### To do
Recast the part of the data below that opens with the line containing "left knee: (32, 397, -10)" and closes with the line containing "left hip: (599, 583, 1)" as a Markdown table with the columns Row and Line, numbering each line and omitting any blank lines.

### Provided data
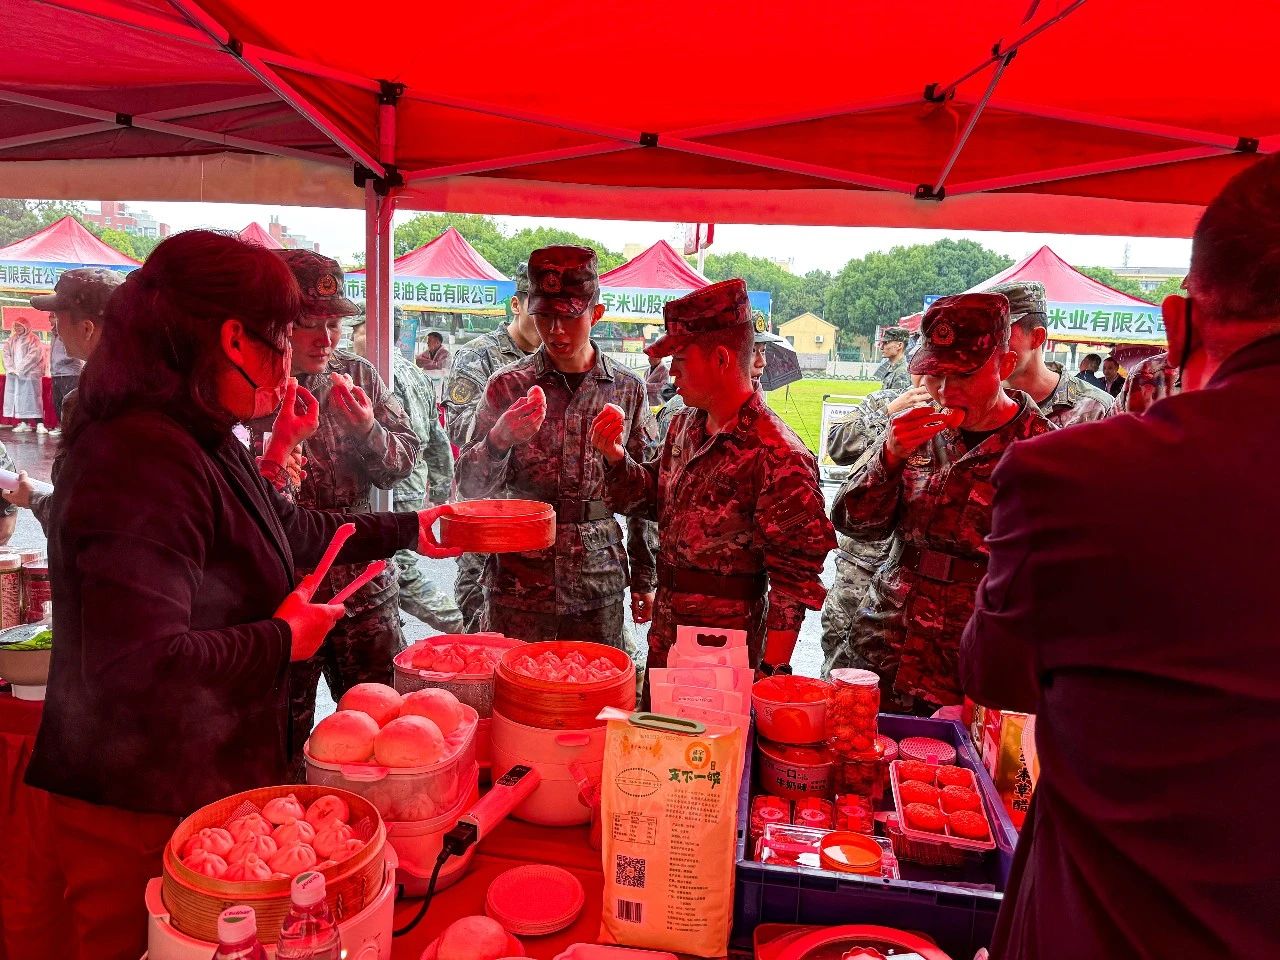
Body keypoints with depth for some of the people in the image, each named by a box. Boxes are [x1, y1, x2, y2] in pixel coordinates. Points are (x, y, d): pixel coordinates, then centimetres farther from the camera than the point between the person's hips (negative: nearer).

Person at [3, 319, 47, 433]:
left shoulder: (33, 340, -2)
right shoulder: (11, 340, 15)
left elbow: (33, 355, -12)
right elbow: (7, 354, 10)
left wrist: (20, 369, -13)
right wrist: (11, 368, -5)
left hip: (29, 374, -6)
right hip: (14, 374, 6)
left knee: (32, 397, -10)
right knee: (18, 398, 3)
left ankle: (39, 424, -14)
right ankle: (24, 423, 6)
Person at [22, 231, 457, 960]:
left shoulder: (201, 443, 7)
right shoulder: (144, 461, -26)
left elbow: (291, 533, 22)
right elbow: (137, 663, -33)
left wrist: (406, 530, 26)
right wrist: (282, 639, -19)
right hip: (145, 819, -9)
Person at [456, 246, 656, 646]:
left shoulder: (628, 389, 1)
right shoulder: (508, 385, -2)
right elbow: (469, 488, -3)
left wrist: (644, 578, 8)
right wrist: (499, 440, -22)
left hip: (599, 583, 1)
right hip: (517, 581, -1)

* * *

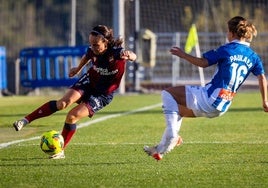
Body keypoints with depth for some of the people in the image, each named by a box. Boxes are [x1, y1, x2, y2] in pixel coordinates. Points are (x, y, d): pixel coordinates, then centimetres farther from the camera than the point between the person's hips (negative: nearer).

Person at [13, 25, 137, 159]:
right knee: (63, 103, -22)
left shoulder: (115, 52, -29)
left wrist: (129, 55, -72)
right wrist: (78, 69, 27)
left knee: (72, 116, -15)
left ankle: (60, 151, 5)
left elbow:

### Reply
| Row | Line |
|---|---|
| 1 | left knee: (32, 397, -10) |
| 2 | right knee: (18, 398, 3) |
| 3 | left ankle: (39, 424, -14) |
| 4 | right ankle: (24, 423, 6) |
| 5 | Person at [22, 231, 457, 960]: |
| 6 | left shoulder: (201, 443, 7) |
| 7 | right shoulder: (144, 461, -26) |
| 8 | left elbow: (291, 533, 22) |
| 9 | right elbow: (137, 663, -33) |
| 10 | left wrist: (406, 530, 26) |
| 11 | right wrist: (282, 639, -19) |
| 12 | right hip: (145, 819, -9) |
| 13 | Person at [456, 246, 656, 646]: |
| 14 | left shoulder: (628, 389, 1) |
| 15 | right shoulder: (508, 385, -2) |
| 16 | right elbow: (469, 488, -3) |
| 17 | left wrist: (644, 578, 8) |
| 18 | right wrist: (499, 440, -22) |
| 19 | left hip: (599, 583, 1) |